Indonesia celebrated National Nutrition Day in January and the ARCH team took part in multiple events to raise awareness about nutrition. The official theme was “increase local vegetable and fruit consumption for a healthier society.”
Our team joined the Indonesia Breastfeeding Center, which represents the maternal-child health coalition (GKIA Indonesia), in conducting a poster competition for junior and senior high school students to raise awareness of the hazards of poor nutrition. Over 100 students from all over Indonesia entered. The three winners took part in a ceremony with the Minister of Health on National Nutrition Day. The poster competition proved that high school students are good health promoters to their peers, and can stimulate behavior change. In addition, using social media to send nutrition messages to the younger generation is an effective strategy.
ARCH led the organizing committee with twelve other organizations for an event called “PESTA ANAK Indonesia” or Party for Indonesian Children.

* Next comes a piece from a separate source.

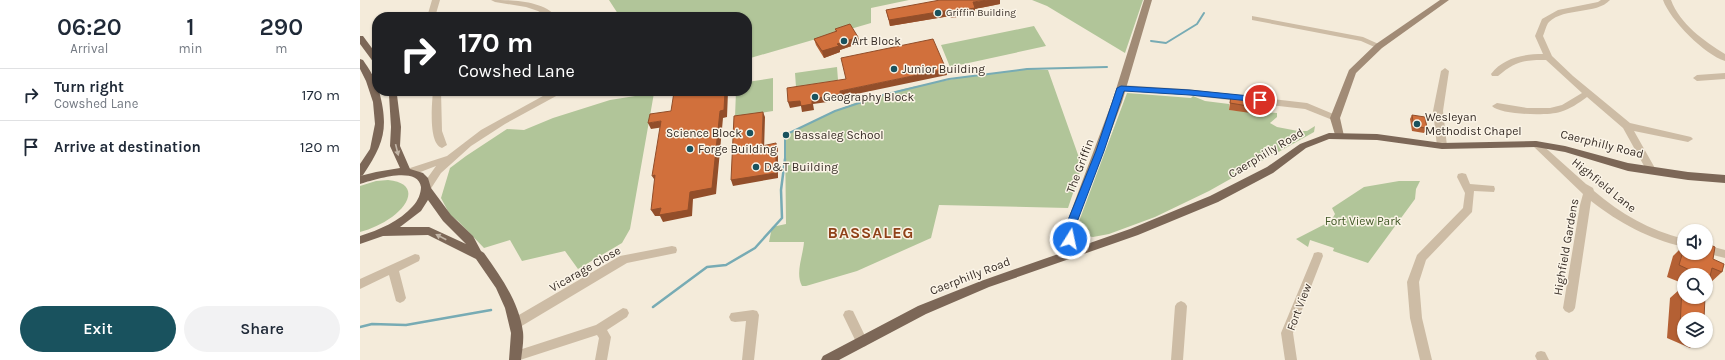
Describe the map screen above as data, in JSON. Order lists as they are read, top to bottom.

The event included a talk show, interactive exhibition, and bazaar for children. ARCH staff members also led a special activity for children on how to read and understand food labels (see “Know Your Nutrition Facts Game Engages Children on Indonesia’s National Nutrition Day 2017”).
Indonesia’s children suffer a double burden of malnutrition, which includes both undernutrition and overweight. The 2016 Global Nutrition Report states that 36% of Indonesian children under age five are stunted, or chronically malnourished. A further 13.5% are wasted, or acutely malnourished. Nevertheless, 1.5 % of Indonesian children under five are overweight.
The Indonesian government has pledged to tackle this problem through the National Infant and Young Child Feeding Strategy (2011). Helen Keller International’s ARCH project is conducting a joint assessment to inform the implementation of that strategy. ARCH, which began working in Indonesia in 2016, is launching this project to investigate promotion and consumption of foods given to children six months to 36 months of age. The project will work in Bandung City, in the West Java province.
ARCH is also providing support to the government in reviewing policies which affect infant and young child nutrition, such as the Food Label & Advertising Regulation. That regulation is being revised by the Ministry of Law to ensure it incorporates suggestions from the World Health Assembly Guidance on Ending Inappropriate Promotion of Foods for Infants and Young Children.